The rain was coming. She could taste it. Wind arrived, rippling blades of dead grass along the hillside. Leaves rustled in the tree overhead. The lamb spotted its mother and scampered over to her. Ruth felt the void as the animal departed.
"Me too. But the gurus I'm going to spend time with don't allow girls or women to study with them. That's their one flaw from what I've heard. That needs to change. That's what, as I see it, you need to start concentrating on--how to reach women. Society is out of balance. We need the best qualities of both men and women to set it right. That's one of the reasons I'd like you to talk to Maria."
"She's into that?"
"Yes. She's a good, strong woman. She's dealt with all kinds of problems in her business since her father died. She's a capable woman, but she says the men she deals with treat her like she's a dumb sheep. She says dealing with them is as difficult as swimming in camel dung."
Ruth smiled dimples over her face. "Sounds like I'll like her."

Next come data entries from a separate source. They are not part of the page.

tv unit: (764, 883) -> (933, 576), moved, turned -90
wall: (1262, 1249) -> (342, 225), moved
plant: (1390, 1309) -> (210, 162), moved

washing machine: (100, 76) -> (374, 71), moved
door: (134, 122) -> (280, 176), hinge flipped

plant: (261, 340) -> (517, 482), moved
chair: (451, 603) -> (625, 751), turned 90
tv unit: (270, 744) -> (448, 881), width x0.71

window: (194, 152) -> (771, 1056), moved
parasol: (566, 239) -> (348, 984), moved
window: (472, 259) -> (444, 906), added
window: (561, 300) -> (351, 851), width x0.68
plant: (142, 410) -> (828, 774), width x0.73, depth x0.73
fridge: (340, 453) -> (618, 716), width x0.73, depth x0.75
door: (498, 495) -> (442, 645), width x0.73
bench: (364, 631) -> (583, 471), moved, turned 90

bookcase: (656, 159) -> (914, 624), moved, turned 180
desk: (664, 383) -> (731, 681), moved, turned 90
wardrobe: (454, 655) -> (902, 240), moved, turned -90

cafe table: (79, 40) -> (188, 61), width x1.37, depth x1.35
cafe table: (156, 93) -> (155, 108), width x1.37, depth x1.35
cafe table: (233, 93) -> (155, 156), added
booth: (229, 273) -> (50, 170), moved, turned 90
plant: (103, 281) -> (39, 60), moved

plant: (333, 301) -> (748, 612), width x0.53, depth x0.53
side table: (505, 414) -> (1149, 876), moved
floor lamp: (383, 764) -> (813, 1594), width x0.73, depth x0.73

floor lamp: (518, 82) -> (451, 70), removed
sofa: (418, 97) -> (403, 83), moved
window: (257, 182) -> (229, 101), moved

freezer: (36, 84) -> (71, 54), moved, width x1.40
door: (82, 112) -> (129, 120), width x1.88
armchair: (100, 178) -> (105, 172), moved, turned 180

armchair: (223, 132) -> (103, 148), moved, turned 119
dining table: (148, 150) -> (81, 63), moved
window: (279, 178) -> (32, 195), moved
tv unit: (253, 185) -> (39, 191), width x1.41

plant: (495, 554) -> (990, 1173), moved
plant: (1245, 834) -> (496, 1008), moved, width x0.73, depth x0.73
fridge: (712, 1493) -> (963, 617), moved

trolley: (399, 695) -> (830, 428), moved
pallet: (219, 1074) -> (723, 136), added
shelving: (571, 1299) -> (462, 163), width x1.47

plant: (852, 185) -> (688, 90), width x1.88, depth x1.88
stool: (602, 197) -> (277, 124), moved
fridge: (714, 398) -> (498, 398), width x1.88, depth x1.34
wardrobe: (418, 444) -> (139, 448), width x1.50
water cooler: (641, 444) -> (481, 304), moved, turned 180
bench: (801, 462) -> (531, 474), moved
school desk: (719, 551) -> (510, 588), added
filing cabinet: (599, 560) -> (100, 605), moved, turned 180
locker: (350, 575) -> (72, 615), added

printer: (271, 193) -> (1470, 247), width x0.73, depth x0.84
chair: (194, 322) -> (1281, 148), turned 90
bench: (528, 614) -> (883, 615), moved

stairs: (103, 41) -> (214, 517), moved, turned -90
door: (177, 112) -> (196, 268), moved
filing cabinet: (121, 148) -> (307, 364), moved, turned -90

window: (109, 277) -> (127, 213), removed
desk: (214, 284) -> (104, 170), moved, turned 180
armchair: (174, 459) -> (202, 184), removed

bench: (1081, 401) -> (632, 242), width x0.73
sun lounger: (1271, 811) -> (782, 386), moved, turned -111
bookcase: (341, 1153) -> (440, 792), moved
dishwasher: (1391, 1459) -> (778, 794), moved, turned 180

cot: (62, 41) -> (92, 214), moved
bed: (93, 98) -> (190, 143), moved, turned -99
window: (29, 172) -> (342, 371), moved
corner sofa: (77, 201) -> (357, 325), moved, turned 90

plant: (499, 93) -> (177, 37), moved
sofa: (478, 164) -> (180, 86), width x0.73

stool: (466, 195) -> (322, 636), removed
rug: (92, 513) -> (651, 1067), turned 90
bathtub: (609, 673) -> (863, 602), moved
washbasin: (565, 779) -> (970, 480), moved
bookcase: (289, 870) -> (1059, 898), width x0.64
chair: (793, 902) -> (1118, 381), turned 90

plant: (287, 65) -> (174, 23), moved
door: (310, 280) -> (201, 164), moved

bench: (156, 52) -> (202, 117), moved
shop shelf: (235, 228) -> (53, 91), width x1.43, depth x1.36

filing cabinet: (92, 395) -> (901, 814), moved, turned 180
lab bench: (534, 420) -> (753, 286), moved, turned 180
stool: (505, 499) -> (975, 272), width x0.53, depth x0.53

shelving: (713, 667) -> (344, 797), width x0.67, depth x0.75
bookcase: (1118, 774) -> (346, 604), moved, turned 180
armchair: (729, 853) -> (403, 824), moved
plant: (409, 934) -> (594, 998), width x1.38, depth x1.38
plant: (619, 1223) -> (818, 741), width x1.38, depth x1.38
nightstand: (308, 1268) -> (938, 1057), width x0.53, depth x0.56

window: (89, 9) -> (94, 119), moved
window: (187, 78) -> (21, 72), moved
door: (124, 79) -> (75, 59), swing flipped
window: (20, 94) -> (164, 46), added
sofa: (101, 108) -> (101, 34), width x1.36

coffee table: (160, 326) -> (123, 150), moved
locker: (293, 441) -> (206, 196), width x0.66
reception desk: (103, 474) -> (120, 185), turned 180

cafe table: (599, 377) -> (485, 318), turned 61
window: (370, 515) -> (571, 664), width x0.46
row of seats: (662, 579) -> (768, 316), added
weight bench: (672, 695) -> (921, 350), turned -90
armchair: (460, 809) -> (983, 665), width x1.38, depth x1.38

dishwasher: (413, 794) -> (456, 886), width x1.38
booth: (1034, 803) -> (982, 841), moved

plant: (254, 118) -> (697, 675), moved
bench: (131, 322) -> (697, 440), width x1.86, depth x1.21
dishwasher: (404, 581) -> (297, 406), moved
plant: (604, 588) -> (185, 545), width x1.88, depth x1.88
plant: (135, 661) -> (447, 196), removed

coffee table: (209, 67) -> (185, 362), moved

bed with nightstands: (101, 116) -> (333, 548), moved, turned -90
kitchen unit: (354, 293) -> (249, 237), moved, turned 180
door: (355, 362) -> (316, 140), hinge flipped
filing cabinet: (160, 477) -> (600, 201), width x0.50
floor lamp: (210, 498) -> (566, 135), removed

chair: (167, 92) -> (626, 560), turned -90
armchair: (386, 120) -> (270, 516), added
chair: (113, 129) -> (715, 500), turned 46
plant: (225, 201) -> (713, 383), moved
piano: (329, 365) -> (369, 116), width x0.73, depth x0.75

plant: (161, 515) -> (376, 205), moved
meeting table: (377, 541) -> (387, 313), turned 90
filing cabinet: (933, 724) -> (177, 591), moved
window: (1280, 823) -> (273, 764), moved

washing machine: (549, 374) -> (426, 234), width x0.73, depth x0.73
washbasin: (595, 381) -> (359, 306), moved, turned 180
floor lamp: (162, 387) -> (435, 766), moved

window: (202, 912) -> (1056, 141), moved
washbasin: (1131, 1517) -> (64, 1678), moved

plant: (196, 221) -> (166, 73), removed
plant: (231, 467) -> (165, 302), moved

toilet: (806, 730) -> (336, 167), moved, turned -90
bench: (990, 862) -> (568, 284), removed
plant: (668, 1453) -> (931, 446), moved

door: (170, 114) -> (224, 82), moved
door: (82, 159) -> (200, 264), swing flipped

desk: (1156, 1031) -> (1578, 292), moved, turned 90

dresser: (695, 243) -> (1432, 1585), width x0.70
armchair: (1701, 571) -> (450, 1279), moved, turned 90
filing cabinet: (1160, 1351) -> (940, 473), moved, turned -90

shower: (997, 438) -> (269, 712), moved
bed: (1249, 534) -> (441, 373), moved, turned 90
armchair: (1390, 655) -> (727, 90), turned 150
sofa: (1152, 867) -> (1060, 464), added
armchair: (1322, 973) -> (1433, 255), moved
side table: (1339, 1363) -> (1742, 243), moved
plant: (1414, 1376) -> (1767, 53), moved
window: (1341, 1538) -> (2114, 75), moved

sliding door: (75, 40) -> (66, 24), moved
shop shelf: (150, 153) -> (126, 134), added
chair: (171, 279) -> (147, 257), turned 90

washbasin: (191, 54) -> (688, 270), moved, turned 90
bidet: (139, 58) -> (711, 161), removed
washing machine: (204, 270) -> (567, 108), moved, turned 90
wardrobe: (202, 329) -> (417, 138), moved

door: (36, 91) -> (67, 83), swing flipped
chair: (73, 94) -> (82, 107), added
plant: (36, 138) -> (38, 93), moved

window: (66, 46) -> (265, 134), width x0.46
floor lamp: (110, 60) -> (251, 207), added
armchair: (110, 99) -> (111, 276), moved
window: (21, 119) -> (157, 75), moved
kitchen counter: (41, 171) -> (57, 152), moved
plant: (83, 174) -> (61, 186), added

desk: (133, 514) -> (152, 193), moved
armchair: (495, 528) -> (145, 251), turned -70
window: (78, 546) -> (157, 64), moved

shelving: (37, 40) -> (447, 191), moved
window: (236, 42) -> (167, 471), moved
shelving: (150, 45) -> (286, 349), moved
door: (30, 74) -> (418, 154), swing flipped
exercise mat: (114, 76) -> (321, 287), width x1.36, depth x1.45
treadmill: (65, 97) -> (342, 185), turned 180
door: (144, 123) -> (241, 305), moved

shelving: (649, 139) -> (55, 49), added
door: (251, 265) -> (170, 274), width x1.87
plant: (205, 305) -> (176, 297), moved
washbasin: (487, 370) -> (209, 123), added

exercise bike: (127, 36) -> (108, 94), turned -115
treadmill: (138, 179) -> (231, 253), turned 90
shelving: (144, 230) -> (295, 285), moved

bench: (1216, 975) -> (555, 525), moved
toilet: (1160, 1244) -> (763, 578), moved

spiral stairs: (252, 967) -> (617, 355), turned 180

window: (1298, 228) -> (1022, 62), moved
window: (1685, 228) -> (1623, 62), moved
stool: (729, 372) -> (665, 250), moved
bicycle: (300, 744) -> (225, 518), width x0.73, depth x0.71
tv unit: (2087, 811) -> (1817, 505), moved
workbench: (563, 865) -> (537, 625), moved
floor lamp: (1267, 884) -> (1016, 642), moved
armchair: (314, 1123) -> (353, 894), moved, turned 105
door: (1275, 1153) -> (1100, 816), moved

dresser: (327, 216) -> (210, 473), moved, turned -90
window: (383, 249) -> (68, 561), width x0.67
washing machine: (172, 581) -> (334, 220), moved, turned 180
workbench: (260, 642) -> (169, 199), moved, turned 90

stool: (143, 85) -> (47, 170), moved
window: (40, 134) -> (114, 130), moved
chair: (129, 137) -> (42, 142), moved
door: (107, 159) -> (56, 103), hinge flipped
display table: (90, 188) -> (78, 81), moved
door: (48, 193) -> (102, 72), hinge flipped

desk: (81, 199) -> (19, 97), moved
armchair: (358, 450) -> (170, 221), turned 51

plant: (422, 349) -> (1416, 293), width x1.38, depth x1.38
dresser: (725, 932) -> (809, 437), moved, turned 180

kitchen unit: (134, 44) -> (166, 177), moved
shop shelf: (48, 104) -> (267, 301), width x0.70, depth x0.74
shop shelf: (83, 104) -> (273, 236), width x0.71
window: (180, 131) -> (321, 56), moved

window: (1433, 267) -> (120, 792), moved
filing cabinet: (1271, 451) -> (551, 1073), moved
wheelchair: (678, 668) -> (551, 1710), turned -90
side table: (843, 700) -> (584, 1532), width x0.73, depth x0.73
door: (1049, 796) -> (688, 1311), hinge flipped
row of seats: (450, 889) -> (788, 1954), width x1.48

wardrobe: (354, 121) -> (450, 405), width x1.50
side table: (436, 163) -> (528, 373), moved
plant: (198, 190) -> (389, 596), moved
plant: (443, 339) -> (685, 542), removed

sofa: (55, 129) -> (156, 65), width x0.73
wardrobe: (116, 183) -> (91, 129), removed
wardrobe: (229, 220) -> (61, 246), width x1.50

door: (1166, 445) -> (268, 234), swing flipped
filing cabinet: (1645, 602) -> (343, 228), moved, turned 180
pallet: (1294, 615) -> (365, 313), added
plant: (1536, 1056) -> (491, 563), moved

"I'm sure of it. Anyway, I'm to meet the caravan on the edge of town shortly after first light tomorrow morning. That's why I wanted to say goodbye to you now."
"Mother's planned a feast for you tonight."
"I know. It'll be good to see everyone. I'm going to miss you, Ruth, you and Maria most of all."
A sob rose in her heart. "I have a horrible feeling about it, about what's going to happen here soon. I keep having awful dreams."
"So do I. That's why I have to go. Things could get way out of hand. I hope somehow to temper it."
"Some people say you're the messiah we've been waiting for."
He groaned. "Each person carries a messiah seed. Each one has to find a way that's right for her or him. I do hope to be a teacher. Teachers can make a difference. They can introduce ideas that would otherwise take several lifetimes to surface. I'd like to quicken the process."
"I was listening to Father and Zacharias talk last night when everyone else was asleep," Ruth said. "It made me feel like I should have saved the world yesterday, and now it's too late."
"I feel that way a good deal of the time. There's always time to develop kindness. There are always ways to grow. So, promise me, Sis."
"Promise you what?"
"That you won't let anyone or anything get in the way of what you agreed to do before you were born." The wind brushed strands of hair from his face as he stared into an uncertain future. The expression in his eyes was deep, solemn and otherworldly.
"I promise." The vow burrowed into her heart where her treasures lived. Her mother had told her about keeping things safely tucked away until it was time.